Pero para llegar a ese modo economicista de contemplar la vida y la muerte, no hacía falta que calificasen de “histórico” el día en que se promulga la ley de eutanasia. Nos venderán otra cosa, y se llenarán la boca con eslóganes, pero es simplemente el día en que se consagra que las arcas del Estado recibirán el beneficio correspondiente a todas las pensiones que dejarán de proveer en todas aquellas personas que se verán tal y como los legisladores los ven: vidas inútiles, sin sentido, prescindibles... De algún modo había que compensar el agujero negro de un sistema de salud con el que le hemos prometido a la gente lo imposible: que no padecerá, que no envejecerá, que no morirá... si no quiere... Personas a las que otorgar el pasaporte al otro barrio con un sencillo y económico cóctel letal que justifican en el igualitarismo de que los ricos ya pueden hacerlo recurriendo al médico amigo, mancillando de paso a todo un colectivo con la sombra de su violencia al juramento supremo.

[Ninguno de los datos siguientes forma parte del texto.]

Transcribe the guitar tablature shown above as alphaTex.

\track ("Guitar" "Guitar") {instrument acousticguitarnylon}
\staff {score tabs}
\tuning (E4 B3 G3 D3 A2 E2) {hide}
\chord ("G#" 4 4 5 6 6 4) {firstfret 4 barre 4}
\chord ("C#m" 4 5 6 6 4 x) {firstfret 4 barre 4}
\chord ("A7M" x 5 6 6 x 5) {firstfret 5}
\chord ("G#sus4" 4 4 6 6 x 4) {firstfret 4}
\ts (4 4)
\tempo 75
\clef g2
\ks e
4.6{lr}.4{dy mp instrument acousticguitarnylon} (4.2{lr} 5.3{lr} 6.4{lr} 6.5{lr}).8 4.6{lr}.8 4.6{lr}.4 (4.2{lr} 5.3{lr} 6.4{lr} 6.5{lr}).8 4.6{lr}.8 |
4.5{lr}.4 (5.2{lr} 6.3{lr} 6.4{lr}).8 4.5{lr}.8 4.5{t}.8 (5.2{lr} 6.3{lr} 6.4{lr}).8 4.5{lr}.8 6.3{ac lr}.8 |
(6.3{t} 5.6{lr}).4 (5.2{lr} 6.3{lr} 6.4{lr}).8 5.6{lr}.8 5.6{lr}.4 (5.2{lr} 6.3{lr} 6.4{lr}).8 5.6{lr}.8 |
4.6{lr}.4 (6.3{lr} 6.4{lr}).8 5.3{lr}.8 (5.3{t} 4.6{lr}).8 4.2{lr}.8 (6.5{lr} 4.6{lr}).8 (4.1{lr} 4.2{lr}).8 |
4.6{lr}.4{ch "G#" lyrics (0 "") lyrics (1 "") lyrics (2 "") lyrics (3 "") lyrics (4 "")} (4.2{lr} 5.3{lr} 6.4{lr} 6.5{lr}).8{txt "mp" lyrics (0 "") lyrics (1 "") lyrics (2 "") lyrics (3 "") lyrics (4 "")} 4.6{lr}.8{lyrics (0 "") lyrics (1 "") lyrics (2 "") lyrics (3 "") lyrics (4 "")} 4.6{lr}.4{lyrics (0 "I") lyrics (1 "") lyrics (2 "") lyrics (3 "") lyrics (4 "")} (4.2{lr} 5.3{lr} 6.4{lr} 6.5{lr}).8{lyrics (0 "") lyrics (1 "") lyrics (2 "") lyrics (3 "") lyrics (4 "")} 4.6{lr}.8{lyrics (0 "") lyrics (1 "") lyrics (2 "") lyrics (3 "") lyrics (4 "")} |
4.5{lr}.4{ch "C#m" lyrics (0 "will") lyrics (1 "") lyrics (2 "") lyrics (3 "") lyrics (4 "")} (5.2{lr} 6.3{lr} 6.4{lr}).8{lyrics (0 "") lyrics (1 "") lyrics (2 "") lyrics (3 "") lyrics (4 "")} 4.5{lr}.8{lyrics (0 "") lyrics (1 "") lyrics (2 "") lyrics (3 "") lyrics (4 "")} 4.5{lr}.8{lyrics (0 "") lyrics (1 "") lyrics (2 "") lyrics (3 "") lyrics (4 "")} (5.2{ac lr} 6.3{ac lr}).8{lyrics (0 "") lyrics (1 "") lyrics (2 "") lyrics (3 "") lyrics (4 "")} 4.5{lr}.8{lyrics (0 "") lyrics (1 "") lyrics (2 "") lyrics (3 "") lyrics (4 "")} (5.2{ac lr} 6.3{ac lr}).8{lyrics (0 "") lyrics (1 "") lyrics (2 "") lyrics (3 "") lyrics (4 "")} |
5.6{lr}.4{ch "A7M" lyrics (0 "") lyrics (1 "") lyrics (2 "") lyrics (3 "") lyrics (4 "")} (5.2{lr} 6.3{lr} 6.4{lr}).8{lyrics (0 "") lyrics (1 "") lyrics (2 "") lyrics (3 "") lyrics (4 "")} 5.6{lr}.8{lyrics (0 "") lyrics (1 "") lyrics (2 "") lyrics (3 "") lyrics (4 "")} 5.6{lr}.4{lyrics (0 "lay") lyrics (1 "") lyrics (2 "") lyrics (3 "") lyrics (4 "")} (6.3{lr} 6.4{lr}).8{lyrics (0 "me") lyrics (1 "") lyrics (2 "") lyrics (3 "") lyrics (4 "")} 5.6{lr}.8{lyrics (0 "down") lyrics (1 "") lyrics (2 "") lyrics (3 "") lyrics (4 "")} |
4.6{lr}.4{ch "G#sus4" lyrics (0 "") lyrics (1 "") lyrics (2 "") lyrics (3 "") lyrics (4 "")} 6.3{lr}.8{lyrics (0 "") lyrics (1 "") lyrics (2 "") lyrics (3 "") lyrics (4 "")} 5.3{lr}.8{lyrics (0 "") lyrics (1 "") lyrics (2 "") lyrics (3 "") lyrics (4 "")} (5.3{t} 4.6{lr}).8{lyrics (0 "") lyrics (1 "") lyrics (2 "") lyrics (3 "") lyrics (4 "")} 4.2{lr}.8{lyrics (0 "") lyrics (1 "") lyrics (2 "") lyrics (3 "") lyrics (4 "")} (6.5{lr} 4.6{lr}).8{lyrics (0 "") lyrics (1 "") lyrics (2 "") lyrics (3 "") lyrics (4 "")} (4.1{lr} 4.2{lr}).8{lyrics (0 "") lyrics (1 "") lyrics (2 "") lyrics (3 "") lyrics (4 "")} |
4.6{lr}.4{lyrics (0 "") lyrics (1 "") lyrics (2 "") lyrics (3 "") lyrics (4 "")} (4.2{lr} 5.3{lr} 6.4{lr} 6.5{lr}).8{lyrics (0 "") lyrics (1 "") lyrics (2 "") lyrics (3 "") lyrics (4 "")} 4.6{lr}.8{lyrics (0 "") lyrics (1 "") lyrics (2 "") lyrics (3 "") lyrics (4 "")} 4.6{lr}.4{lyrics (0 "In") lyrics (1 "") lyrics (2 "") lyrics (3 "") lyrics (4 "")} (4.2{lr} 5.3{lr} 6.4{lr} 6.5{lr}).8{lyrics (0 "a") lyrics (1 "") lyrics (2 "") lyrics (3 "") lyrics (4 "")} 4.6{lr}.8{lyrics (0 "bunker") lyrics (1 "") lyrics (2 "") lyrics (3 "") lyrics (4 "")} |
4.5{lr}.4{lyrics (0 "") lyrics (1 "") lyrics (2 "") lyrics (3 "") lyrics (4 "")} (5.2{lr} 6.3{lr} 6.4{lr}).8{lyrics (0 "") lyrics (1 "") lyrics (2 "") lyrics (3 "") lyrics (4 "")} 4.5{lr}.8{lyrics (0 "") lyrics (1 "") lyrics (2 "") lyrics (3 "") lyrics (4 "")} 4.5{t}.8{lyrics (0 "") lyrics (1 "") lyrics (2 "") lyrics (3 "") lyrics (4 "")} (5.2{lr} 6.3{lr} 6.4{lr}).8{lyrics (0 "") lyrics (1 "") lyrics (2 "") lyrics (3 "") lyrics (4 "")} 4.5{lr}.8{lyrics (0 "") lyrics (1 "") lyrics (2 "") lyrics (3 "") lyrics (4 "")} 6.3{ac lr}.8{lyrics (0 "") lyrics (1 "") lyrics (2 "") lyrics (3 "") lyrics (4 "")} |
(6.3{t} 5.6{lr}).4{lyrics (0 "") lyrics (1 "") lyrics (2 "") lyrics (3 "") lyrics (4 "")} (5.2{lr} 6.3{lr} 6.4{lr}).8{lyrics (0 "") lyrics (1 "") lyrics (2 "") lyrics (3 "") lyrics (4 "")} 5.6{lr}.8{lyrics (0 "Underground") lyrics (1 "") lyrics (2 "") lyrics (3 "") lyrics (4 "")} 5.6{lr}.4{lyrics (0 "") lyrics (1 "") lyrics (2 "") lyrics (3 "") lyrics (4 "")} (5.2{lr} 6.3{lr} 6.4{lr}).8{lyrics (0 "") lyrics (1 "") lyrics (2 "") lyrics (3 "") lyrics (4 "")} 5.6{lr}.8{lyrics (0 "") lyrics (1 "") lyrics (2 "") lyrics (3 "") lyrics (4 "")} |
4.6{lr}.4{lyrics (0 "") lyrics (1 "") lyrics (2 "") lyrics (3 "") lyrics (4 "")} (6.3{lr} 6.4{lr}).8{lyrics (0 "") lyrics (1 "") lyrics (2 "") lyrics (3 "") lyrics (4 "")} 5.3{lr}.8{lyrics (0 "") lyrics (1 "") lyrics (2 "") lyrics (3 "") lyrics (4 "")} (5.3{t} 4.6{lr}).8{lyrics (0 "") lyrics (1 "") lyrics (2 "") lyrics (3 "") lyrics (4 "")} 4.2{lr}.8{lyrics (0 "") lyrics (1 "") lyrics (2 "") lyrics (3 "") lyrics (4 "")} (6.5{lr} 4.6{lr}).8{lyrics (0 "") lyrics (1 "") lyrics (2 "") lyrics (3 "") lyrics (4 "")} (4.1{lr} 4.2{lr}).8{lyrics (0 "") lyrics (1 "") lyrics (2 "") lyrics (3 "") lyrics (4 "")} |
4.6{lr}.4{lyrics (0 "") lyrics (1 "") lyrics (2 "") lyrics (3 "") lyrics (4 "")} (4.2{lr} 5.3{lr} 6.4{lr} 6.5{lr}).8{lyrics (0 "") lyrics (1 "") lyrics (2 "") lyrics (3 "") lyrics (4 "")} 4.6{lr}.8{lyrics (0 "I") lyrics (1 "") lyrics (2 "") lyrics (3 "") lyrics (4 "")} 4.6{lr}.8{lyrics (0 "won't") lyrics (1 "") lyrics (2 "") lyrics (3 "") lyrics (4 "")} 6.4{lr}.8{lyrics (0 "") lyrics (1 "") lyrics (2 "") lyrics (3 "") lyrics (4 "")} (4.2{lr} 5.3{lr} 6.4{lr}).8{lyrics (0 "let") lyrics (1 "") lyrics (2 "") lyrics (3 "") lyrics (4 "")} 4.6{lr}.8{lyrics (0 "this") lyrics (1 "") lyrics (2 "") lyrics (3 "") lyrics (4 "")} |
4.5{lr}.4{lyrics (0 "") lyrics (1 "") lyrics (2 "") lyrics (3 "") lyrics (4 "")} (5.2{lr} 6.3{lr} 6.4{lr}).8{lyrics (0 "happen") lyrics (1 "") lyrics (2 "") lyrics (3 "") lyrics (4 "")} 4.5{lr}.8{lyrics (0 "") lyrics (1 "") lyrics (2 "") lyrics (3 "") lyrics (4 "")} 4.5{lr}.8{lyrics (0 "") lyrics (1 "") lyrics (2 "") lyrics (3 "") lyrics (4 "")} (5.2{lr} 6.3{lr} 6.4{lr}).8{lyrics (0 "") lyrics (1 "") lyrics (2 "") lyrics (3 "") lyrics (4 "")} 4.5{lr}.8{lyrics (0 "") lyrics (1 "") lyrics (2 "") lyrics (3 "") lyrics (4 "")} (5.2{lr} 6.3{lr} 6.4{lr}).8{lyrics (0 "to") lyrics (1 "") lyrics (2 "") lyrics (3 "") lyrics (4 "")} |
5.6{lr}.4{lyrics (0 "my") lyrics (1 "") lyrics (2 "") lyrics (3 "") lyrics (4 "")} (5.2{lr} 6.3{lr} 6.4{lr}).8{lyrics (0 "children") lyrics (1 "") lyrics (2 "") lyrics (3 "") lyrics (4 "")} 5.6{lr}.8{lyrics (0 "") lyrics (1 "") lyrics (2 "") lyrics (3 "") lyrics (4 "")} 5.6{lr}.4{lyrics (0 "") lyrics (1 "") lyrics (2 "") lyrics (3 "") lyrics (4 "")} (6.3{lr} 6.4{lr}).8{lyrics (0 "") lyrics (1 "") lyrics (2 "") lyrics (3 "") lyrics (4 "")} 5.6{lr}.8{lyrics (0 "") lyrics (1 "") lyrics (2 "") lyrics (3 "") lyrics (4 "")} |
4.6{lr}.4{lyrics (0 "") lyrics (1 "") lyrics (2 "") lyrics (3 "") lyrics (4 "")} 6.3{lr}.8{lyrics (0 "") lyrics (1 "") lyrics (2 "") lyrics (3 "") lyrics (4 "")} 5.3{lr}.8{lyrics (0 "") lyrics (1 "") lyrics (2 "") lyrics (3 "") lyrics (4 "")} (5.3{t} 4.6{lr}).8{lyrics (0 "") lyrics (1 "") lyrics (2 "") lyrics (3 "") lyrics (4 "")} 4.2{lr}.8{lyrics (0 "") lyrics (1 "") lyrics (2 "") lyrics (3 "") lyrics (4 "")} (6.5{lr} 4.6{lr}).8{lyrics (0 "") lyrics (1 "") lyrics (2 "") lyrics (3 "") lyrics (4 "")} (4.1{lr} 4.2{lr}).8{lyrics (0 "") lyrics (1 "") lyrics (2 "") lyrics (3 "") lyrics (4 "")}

Vete ya de una vez, y no molestes más, le dice la ley al sufriente. Es extraño que seamos un país mediterráneo y vital y que en cambio secundemos una lúgubre iniciativa de dos territorios fallidos de la Unión Europea, de donde los viejos huyen por si acaso las supuestas garantías de su derecho a morir se convierten en la trampa en la que caigan sin querer. Tanto llenarnos la boca con la solidaridad para acabar concluyendo que era eso, simplemente financiar el vaso de cianuro a quien dice, y nos conviene creer, que libremente opta por marcharse. ¿Y preguntarle dos veces si lo quiere hacer es la gran garantía del proceso? La lista de los objetores conciencia a una legislación contra natura es la última vuelta de tuerca de esta historia. ¿No les parece extraño que entre la mayoría de los médicos se haya alzado la inquietud con esa lista obligatoria que violenta la libertad de conciencia? Señalados, perseguidos y probablemente expulsados del sistema de salud, quienes objeten son los nuevos disidentes. La historia dirá en qué lado estaba la decadencia y si al final caímos de forma irremediable por la pendiente, aunque solo fuese para, desde ahí, conseguir renacer.